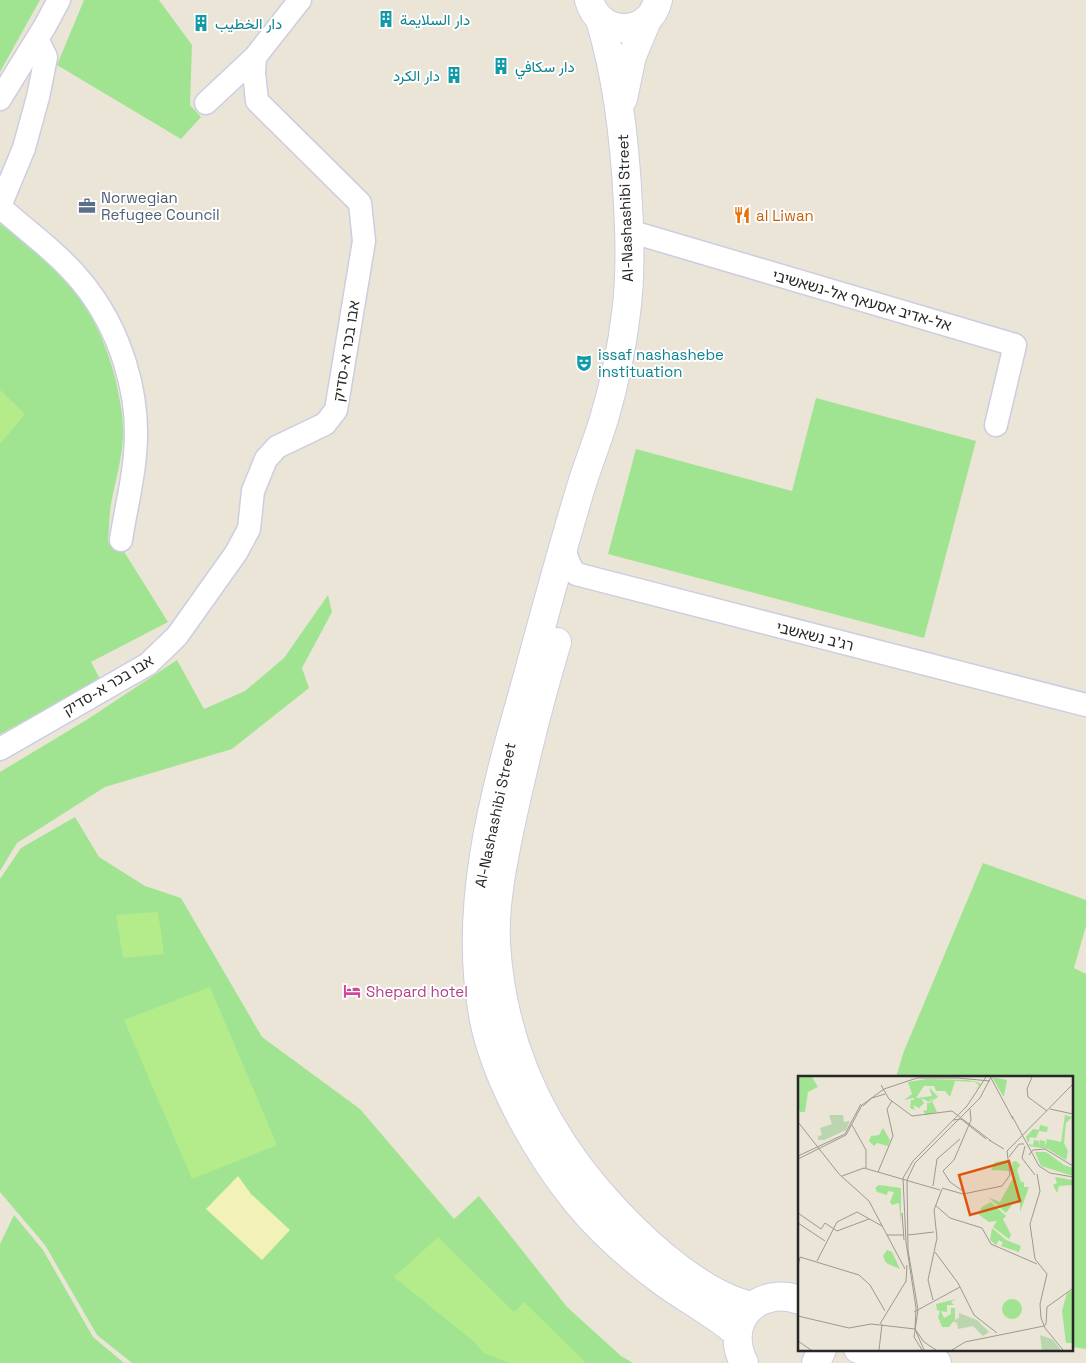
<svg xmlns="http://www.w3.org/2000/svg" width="1086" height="1363" viewBox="0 0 1086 1363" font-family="'Space Grotesk',Vazirmatn,'Noto Sans Hebrew',sans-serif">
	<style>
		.green { fill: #a0e491 }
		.sand { fill: #f2f2b8 }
		.pitch { fill: #b4ec8c }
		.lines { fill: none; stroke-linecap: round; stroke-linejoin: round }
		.street-casing { stroke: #cccde1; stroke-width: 25 }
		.secondary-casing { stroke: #cccde1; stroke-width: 30 }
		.street { stroke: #fff; stroke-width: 22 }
		.secondary { stroke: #fff; stroke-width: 28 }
		.labels { text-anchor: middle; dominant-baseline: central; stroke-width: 4; stroke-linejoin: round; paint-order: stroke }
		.culture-label { font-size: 15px; fill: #0d838f; stroke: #fff; text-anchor: start }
		.service-label { font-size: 15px; fill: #4e5e75; stroke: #fff; text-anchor: start }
		.street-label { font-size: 15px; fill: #272727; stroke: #fff }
		.food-label { font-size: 15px; fill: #c56008; stroke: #fff; text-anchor: start }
		.hotel-label { font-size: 15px; fill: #b23c85; stroke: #fff; text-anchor: start }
		.inset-road { fill: none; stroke: #9c9991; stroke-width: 1 }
		.view { fill: #de560d; fill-opacity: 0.15; stroke: #de560d; stroke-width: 2.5 }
		.inset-edge { fill: none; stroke: #272727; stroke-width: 2.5 }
	</style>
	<rect width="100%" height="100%" fill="#eae5d7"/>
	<!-- green -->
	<path class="green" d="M0 0H40L0 72Z
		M84 0H159L192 45 190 105 201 117 181 139 57 65Z
		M0 224C59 262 97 308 115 377 119 396 124 417 123 437 122 460 115 482 111 504 109 517 109 529 108 542L123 550 168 622 91 662 100 679 80 692 0 734Z
		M816 398 976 441 924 638 608 554 636 449 792 491Z
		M328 595 332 612 302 668 309 688 232 749 105 787 17 843 0 871V772L88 719 177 660 204 709 245 691 284 658Z
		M75 817 99 857 145 886 181 898 262 1037 360 1109 454 1219 479 1196 567 1307 621 1356 633 1363H132L97 1335 45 1245 0 1192V879L21 848Z
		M983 863 1086 900V926L1074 968 1086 974V1349L1072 1347V1077H896L904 1051Z
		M14 1215 43 1250 93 1337 124 1363H0V1244Z"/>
	<!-- sand -->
	<path class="sand" d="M238 1176 251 1194 290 1230 262 1260 206 1209Z"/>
	<!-- pitch -->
	<path class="pitch" d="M0 390 25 414 0 444Z
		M158 912 164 954 123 958 116 915Z
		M210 987 277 1145 192 1179 124 1020Z
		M438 1237 514 1312 524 1302 586 1363H509L484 1353 472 1340 394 1277Z"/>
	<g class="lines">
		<!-- street casing -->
		<g class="street-casing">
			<path id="street" d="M0 99 45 26 59 0
				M206 103 255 57
				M0 206 24 148 38 97 46 57 37 39
				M0 207C27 231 58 253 81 281 120 328 141 394 135 454 133 483 125 512 121 540
				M629 231 1015 345 996 425
				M564 544C566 556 568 565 576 574L1086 705
				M0 749 148 664 177 636 236 553 249 529 253 491 266 459 277 447 325 424 336 410 364 241 360 203 257 101 254 73 255 57 300 0"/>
		</g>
		<!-- secondary casing -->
		<g class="secondary-casing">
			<path id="secondary" d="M589 0C599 37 649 38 658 0
				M600 20C618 79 625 142 628 205 630 241 631 277 626 313 622 348 614 385 604 419 597 442 588 464 581 487 562 549 545 612 528 675 496 788 459 911 486 1029 500 1087 539 1155 576 1201 602 1233 633 1260 666 1284 690 1301 715 1314 737 1333
				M623 99 632 56 647 20
				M557 642C539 702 524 763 511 823 503 862 494 904 496 943 502 1047 545 1136 616 1211 649 1246 704 1296 752 1306
				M858 1349 937 1363
				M744 1363C723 1322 757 1285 800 1300
				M816 1363 822 1349"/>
		</g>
		<!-- street -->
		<use href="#street" class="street"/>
		<!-- secondary -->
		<use href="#secondary" class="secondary"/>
	</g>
	<!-- icons -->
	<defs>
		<g id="building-bare" transform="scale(1.35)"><path d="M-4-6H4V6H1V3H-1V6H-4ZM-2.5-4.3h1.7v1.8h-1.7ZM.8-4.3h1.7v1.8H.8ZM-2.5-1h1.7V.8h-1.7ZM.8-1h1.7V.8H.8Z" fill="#0f9aa8" stroke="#fff" stroke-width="2.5" paint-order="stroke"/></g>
		<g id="office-bare" transform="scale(1.35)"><path d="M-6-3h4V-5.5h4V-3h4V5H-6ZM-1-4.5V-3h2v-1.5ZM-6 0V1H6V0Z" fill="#5c6f8a" stroke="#fff" stroke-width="2.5" paint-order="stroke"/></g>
		<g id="restaurant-bare" transform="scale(1.35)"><path d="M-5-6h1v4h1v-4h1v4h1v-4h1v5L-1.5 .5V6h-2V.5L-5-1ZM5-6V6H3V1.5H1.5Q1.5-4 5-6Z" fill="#e8710a" stroke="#fff" stroke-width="2.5" paint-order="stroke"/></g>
		<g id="theatre-bare" transform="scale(1.35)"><path d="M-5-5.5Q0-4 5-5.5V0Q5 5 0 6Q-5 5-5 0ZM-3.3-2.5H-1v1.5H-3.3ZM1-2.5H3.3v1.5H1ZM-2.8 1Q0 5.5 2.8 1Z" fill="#0f9aa8" stroke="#fff" stroke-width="2.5" paint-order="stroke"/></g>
		<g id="hotel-bare" transform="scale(1.35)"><path d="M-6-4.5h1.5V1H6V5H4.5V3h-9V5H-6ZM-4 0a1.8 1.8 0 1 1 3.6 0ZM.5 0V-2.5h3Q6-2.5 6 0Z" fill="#d1479c" stroke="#fff" stroke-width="2.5" paint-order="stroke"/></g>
	</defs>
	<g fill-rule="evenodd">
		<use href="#building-bare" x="386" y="19"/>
		<use href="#building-bare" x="201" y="23"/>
		<use href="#building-bare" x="501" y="66"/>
		<use href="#building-bare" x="454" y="75"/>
		<use href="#office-bare" x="87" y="206"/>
		<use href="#restaurant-bare" x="742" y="215"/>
		<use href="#theatre-bare" x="584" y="363"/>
		<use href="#hotel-bare" x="352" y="991"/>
	</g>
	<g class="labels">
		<!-- culture labels -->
		<g class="culture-label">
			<text x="400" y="19">دار السلايمة</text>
			<text x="215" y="23">دار الخطيب</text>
			<text x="515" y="66">دار سكافي</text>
			<text x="440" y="75" text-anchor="end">دار الكرد</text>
			<text x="598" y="354">issaf nashashebe<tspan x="598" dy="17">instituation</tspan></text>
		</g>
		<!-- service labels -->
		<g class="service-label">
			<text x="101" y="197">Norwegian<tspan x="101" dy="17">Refugee Council</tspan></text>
		</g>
		<!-- street labels -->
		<g class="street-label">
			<text transform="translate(625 208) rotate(-92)">Al-Nashashibi Street</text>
			<text transform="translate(862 300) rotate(16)">אל-אדיב אסעאף אל-נשאשיבי</text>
			<text transform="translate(346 351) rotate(-81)">אבו בכר א-סדיק</text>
			<text transform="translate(815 636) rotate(14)">רג'ב נשאשבי</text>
			<text transform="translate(108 685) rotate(-31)">אבו בכר א-סדיק</text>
			<text transform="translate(495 815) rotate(-78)">Al-Nashashibi Street</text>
		</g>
		<!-- food labels -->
		<g class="food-label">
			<text x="756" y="215">al Liwan</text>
		</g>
		<!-- hotel labels -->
		<g class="hotel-label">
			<text x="366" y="991">Shepard hotel</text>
		</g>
	</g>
	<!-- overview -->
	<g transform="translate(798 1076)">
		<rect width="275" height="275" fill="#eae5d7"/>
		<path d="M0 1H14L20 11 10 16 7 36H2L0 30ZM194 1 209 4 206 20H205ZM129 3 169 4 179 6 183 8 176 15 181 9 177 6 157 5 152 21 147 15H138L136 10H126L118 22 134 20 131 11 140 21 134 25 139 36 128 39 125 35 129 34V27H132L136 21 131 26 123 22 126 27 121 32 115 29 117 34 112 32 113 24H116V22L106 24 114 18 110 6ZM267 39 274 41 268 47 266 67 270 75 268 84 274 88 250 73 231 70 228 61 235 53 241 54 242 49 250 51 249 56 241 55 238 62 232 61 230 68 235 69 236 64 241 65V70L242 64 247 65V71L249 63 263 66ZM85 52 92 64 90 70 79 67 76 70 71 65 73 60 81 59ZM237 76H248L266 89 275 92V100L243 90ZM210 84 211 95 193 94 197 86ZM218 85 222 89 219 94 223 106H226V111H231L222 136V127L216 126 208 137 190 121 202 126 215 102 214 86ZM257 101 275 104V109L261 110 259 117 255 109 259 107ZM81 109 103 112V149L101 127 94 129 92 126 96 116 90 115 89 119 79 116 77 112ZM193 126 208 140 205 143 213 159 211 163 195 151 199 145 191 146 180 138 184 131ZM194 152 208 164 223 170 221 176 203 170 205 167 201 164 198 169 192 164ZM89 174 94 176 102 193 88 187 85 180ZM275 214V267H268L264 235 269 217ZM158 223 153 226 156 229H149V236L143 235 146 242 153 238V232H157V243L151 251H144L140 241 142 235 139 234 138 228ZM204 233a10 10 0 1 1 20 0a10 10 0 1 1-20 0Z" fill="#a0e491"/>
		<path d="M31 39H45L46 46 52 45 48 54 26 64H20V60L24 59 22 52 34 48ZM161 237 179 244 191 256 185 260 175 250 160 253 159 247 154 245 161 242ZM242 259 254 263 263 274H244Z" fill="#bbd5ae"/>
		<path class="inset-road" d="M234 1 229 13 230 21 249 35M160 2 192 5M193 2 215 43M83 9 91 23 114 40 154 35 193 65M65 30 74 22 87 18M252 33 275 38M214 40 241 90 252 97 275 101M155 44 163 43 188 63M0 46 41 98 71 125 107 193M54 49 68 74V92M191 64 206 73M227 70 224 82 237 99M209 75 275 8M231 79 235 74 247 73 275 90M0 80 47 58 63 28M211 81 221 68H226M0 83 48 59 64 29 86 13 119 2H160M80 96 95 60 89 33 94 25M239 98 242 115 232 148 237 183 249 198 242 228 243 242 247 252 265 274M44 100 66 92 142 114M135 110 139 83 162 63M144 112 165 118 204 110 212 99 209 75M165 115 152 106 145 95 156 84 173 44 172 33M137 129 152 142 184 152 193 168 239 188M0 137 23 153 27 147 39 155 71 143M104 137 106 164M0 147 27 165M89 159H105M110 159 136 156M137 176 160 207 176 239 199 257M19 185 39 146 59 136 84 150M0 190 2 181 61 199 72 209 87 235M108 206 109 189M135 224 130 204 139 162 136 134 144 113M116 236 162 211M0 240 51 252M73 248 117 253 126 266 138 274M82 248 108 205M51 252 73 248M0 265 13 274M81 274 84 248M124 274 116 261 120 234 110 174 109 104 117 87 182 22 193 1M126 274 117 253 118 232 108 166 105 102 115 85 169 30 188 1M154 274 167 266 246 250 248 248 249 231 274 213"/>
		<path class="view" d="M211 85 222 125 172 139 161 99Z"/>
		<rect width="275" height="275" class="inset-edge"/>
	</g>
</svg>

————————

Your assignment - From the entries above, return exactly the line containing "#cccde1; stroke-width: 25", the line containing "M0 207C27 231", and all lines between, and nothing else.

Response to this task -
		.street-casing { stroke: #cccde1; stroke-width: 25 }
		.secondary-casing { stroke: #cccde1; stroke-width: 30 }
		.street { stroke: #fff; stroke-width: 22 }
		.secondary { stroke: #fff; stroke-width: 28 }
		.labels { text-anchor: middle; dominant-baseline: central; stroke-width: 4; stroke-linejoin: round; paint-order: stroke }
		.culture-label { font-size: 15px; fill: #0d838f; stroke: #fff; text-anchor: start }
		.service-label { font-size: 15px; fill: #4e5e75; stroke: #fff; text-anchor: start }
		.street-label { font-size: 15px; fill: #272727; stroke: #fff }
		.food-label { font-size: 15px; fill: #c56008; stroke: #fff; text-anchor: start }
		.hotel-label { font-size: 15px; fill: #b23c85; stroke: #fff; text-anchor: start }
		.inset-road { fill: none; stroke: #9c9991; stroke-width: 1 }
		.view { fill: #de560d; fill-opacity: 0.15; stroke: #de560d; stroke-width: 2.5 }
		.inset-edge { fill: none; stroke: #272727; stroke-width: 2.5 }
	</style>
	<rect width="100%" height="100%" fill="#eae5d7"/>
	<!-- green -->
	<path class="green" d="M0 0H40L0 72Z
		M84 0H159L192 45 190 105 201 117 181 139 57 65Z
		M0 224C59 262 97 308 115 377 119 396 124 417 123 437 122 460 115 482 111 504 109 517 109 529 108 542L123 550 168 622 91 662 100 679 80 692 0 734Z
		M816 398 976 441 924 638 608 554 636 449 792 491Z
		M328 595 332 612 302 668 309 688 232 749 105 787 17 843 0 871V772L88 719 177 660 204 709 245 691 284 658Z
		M75 817 99 857 145 886 181 898 262 1037 360 1109 454 1219 479 1196 567 1307 621 1356 633 1363H132L97 1335 45 1245 0 1192V879L21 848Z
		M983 863 1086 900V926L1074 968 1086 974V1349L1072 1347V1077H896L904 1051Z
		M14 1215 43 1250 93 1337 124 1363H0V1244Z"/>
	<!-- sand -->
	<path class="sand" d="M238 1176 251 1194 290 1230 262 1260 206 1209Z"/>
	<!-- pitch -->
	<path class="pitch" d="M0 390 25 414 0 444Z
		M158 912 164 954 123 958 116 915Z
		M210 987 277 1145 192 1179 124 1020Z
		M438 1237 514 1312 524 1302 586 1363H509L484 1353 472 1340 394 1277Z"/>
	<g class="lines">
		<!-- street casing -->
		<g class="street-casing">
			<path id="street" d="M0 99 45 26 59 0
				M206 103 255 57
				M0 206 24 148 38 97 46 57 37 39
				M0 207C27 231 58 253 81 281 120 328 141 394 135 454 133 483 125 512 121 540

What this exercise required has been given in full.